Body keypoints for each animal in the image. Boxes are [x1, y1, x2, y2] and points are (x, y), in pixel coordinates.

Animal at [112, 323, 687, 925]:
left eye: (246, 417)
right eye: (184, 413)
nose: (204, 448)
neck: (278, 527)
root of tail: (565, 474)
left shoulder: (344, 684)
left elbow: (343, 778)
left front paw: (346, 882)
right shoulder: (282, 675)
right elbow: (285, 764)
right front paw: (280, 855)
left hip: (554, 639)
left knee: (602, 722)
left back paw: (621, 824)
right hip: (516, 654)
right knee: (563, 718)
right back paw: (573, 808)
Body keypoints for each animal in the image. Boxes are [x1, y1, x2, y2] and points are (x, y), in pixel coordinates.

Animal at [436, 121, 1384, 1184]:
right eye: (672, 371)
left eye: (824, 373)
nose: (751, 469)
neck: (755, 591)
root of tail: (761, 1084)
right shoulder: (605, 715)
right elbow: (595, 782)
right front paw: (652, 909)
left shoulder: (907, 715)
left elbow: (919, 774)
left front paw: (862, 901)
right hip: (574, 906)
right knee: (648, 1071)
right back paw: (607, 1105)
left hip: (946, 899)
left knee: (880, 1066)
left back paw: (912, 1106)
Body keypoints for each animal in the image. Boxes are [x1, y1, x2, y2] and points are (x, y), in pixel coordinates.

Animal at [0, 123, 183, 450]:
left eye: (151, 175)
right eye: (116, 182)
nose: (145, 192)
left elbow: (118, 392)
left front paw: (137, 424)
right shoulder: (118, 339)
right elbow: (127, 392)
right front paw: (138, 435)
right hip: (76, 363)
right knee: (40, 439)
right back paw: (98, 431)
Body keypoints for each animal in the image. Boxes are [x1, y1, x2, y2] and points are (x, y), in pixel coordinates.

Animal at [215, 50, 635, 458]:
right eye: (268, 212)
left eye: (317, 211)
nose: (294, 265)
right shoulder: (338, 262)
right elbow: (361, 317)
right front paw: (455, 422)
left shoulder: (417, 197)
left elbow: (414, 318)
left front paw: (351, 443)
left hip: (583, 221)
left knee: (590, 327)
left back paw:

^^^^^^^^

*Exercise:* Repeat word for word the lines above that run from the line containing "right shoulder: (282, 675)" through the line containing "right knee: (648, 1071)", both ends included, and nothing else.

*Solution to this task:*
right shoulder: (282, 675)
right elbow: (285, 764)
right front paw: (280, 855)
left hip: (554, 639)
left knee: (602, 722)
left back paw: (621, 824)
right hip: (516, 654)
right knee: (563, 718)
right back paw: (573, 808)
Body keypoints for each animal in the image. Boxes are [x1, y1, x2, y2] and points are (x, y), in pixel coordinates.

Animal at [436, 121, 1384, 1184]:
right eye: (672, 371)
left eye: (824, 373)
nose: (751, 469)
neck: (755, 591)
root of tail: (761, 1084)
right shoulder: (605, 715)
right elbow: (595, 782)
right front paw: (652, 909)
left shoulder: (907, 715)
left elbow: (919, 774)
left front paw: (862, 901)
right hip: (574, 906)
right knee: (648, 1071)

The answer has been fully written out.